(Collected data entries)
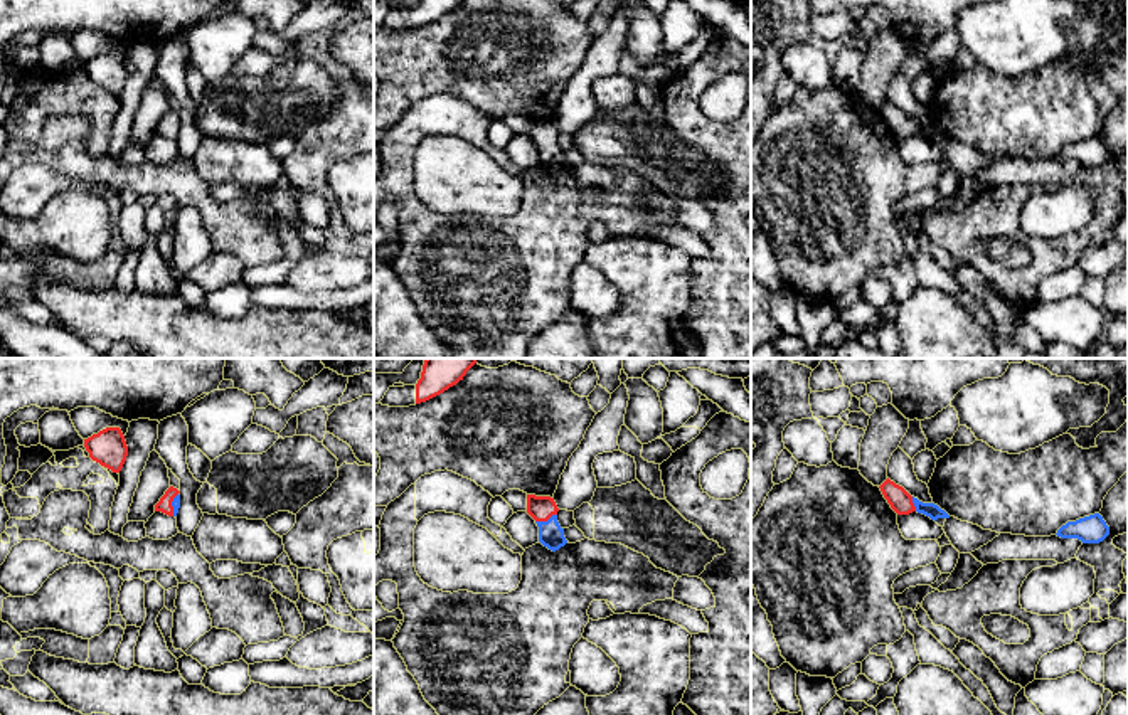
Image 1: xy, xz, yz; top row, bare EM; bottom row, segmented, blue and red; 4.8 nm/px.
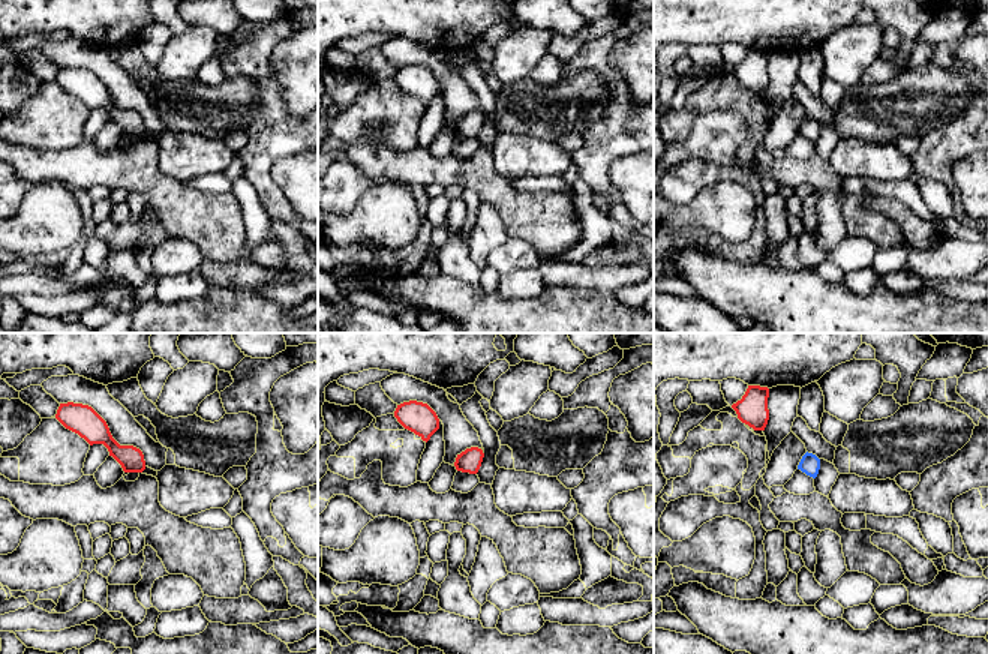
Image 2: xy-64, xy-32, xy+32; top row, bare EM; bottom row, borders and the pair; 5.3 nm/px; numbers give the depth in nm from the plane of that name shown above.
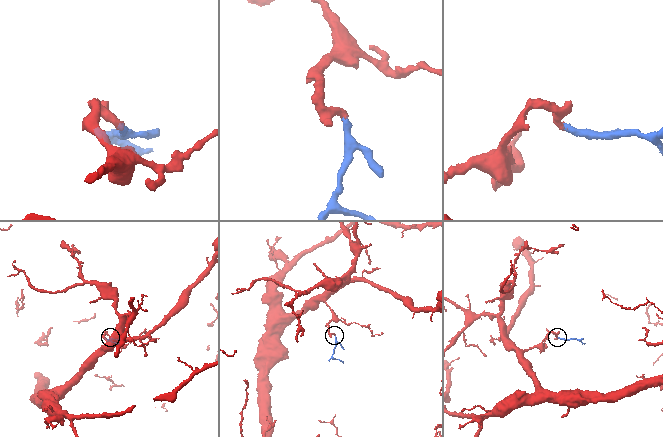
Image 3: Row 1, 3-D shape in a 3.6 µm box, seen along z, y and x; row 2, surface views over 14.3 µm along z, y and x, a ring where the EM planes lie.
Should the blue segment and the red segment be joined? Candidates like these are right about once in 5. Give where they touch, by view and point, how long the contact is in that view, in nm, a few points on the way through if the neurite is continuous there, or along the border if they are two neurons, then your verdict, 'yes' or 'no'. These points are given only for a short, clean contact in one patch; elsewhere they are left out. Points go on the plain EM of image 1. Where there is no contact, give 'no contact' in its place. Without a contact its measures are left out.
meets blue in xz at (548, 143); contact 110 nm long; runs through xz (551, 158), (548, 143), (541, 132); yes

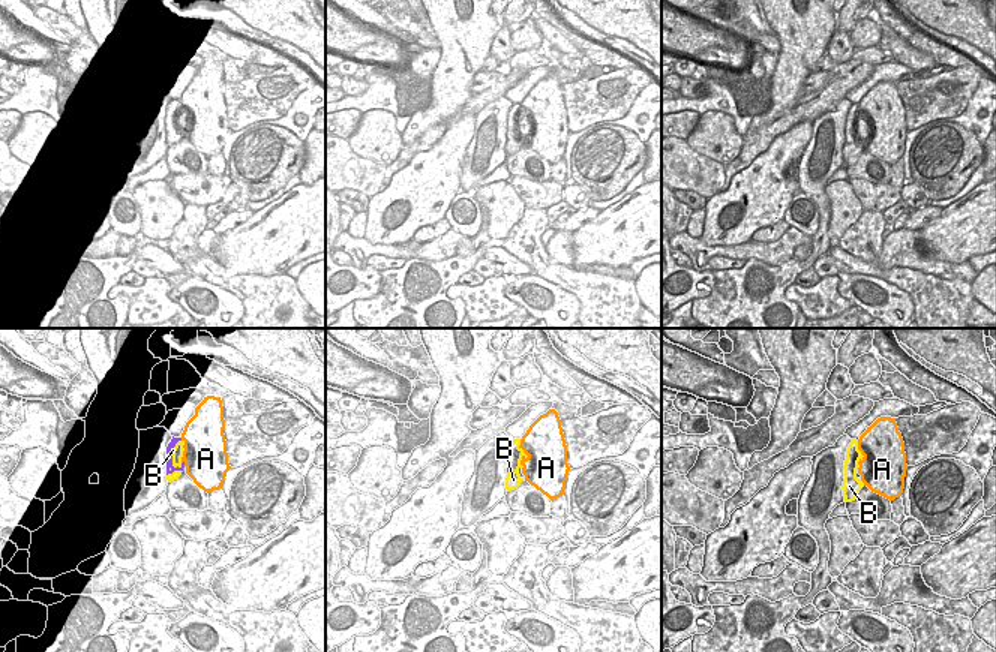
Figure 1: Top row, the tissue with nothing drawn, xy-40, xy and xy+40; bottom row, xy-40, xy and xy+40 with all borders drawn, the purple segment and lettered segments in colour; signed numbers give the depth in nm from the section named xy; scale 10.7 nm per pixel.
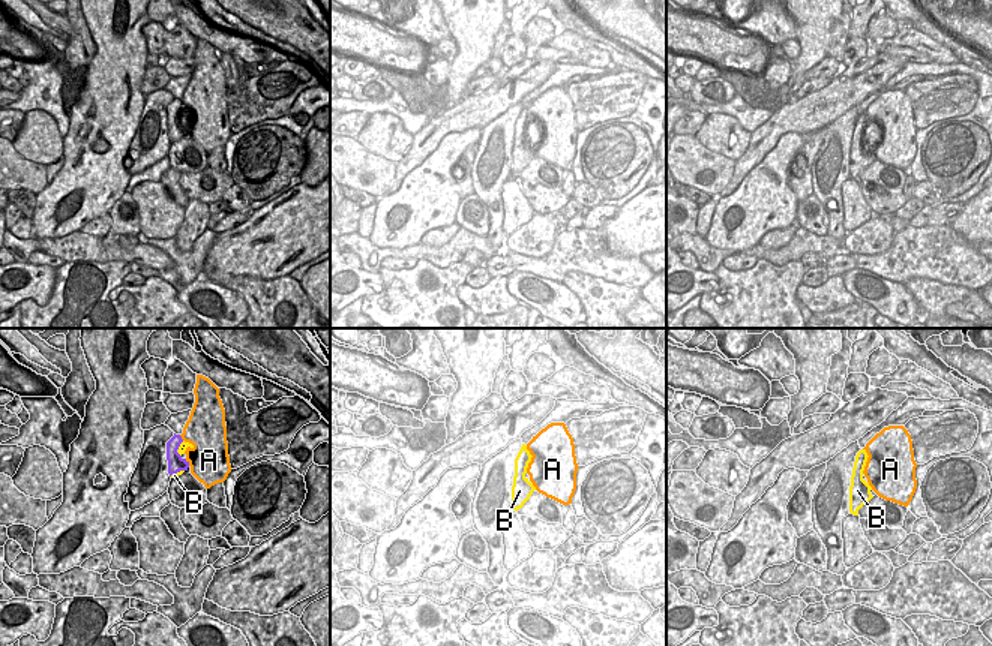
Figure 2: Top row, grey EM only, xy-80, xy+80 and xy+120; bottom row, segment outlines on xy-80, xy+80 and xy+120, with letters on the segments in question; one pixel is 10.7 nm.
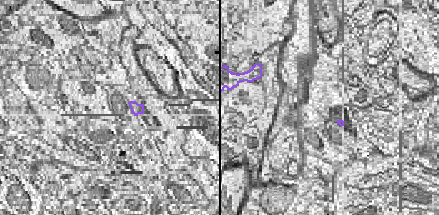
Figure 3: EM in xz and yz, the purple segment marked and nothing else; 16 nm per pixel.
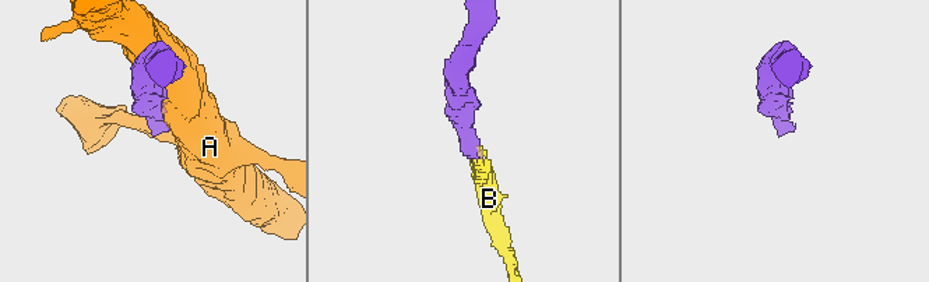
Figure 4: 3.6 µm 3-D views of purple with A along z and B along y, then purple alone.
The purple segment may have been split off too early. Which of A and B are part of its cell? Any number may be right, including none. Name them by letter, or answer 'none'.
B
--
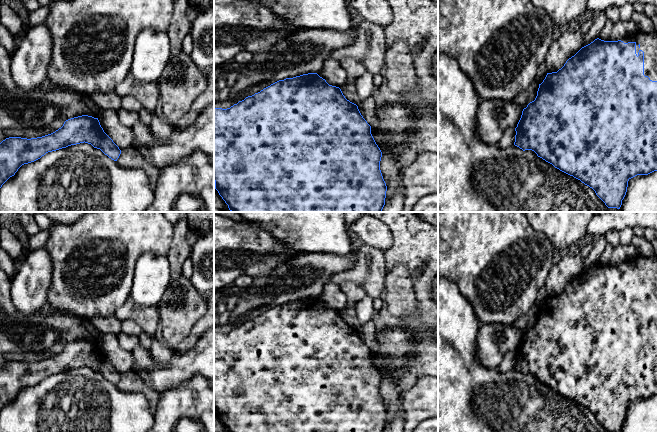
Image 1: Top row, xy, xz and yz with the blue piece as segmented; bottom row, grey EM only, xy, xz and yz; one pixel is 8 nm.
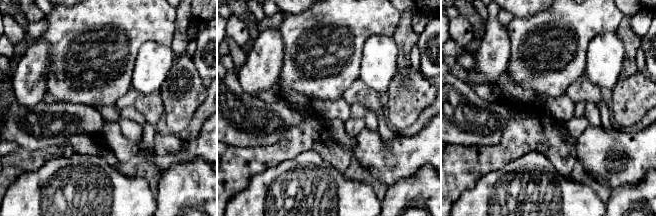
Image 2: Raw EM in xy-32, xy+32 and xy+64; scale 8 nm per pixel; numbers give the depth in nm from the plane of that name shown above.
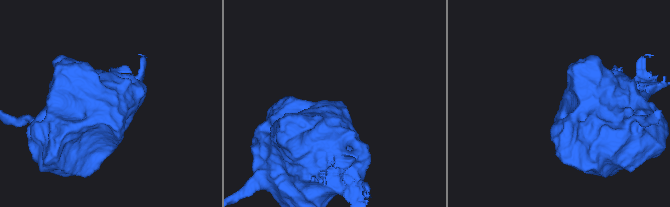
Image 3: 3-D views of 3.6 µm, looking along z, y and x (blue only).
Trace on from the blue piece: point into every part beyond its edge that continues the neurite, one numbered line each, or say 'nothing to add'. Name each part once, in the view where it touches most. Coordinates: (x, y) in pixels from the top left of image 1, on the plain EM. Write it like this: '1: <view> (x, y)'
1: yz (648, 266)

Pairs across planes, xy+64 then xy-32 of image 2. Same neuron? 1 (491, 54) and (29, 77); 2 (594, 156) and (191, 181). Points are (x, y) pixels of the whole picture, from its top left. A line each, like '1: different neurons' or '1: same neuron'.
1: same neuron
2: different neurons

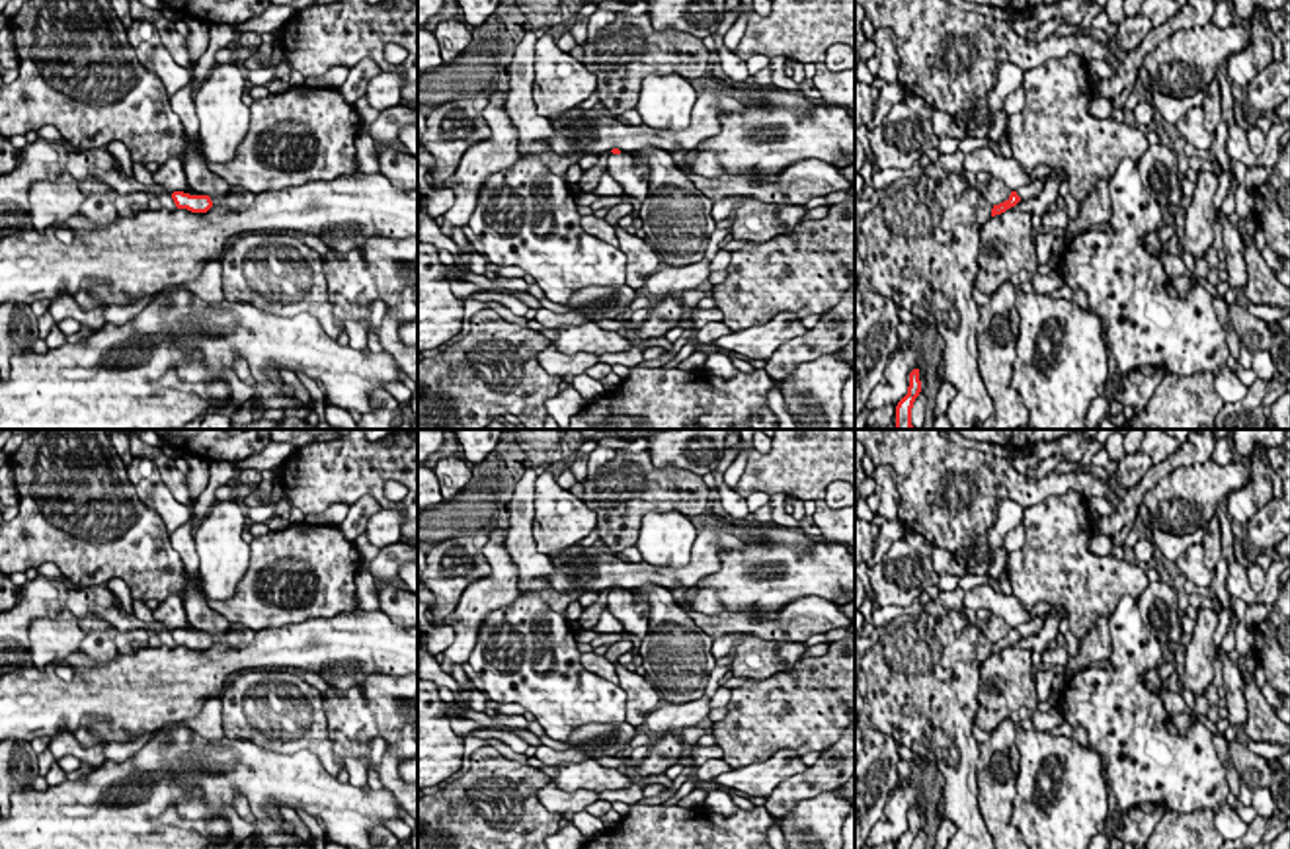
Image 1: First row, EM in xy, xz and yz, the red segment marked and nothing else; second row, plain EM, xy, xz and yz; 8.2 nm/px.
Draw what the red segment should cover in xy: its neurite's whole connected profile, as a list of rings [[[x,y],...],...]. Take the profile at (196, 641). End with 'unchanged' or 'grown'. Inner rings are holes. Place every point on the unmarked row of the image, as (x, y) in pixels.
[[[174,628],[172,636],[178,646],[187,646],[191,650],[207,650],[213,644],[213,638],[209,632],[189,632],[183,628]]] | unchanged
==
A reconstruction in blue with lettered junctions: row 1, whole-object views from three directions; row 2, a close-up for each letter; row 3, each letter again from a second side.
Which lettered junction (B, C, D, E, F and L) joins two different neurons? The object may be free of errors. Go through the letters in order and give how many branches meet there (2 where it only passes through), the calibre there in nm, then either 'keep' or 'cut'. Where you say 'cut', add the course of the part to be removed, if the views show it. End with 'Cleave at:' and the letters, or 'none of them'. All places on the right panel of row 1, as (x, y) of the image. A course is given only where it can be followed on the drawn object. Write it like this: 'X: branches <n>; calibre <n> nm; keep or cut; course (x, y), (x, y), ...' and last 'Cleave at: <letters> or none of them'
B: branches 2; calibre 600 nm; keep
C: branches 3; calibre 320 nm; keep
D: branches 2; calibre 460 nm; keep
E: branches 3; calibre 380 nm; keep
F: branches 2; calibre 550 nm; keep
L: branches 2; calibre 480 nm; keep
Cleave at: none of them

• [EXERCISE DIRECTIONS]: Working through the records, copy each line in which the word "above" appears.

• [RESPONSE TO THE TASK]:
Image 2: xy-64, xy-32, xy+32; top row, bare EM; bottom row, borders and the pair; 5.3 nm/px; numbers give the depth in nm from the plane of that name shown above.
Image 2: Raw EM in xy-32, xy+32 and xy+64; scale 8 nm per pixel; numbers give the depth in nm from the plane of that name shown above.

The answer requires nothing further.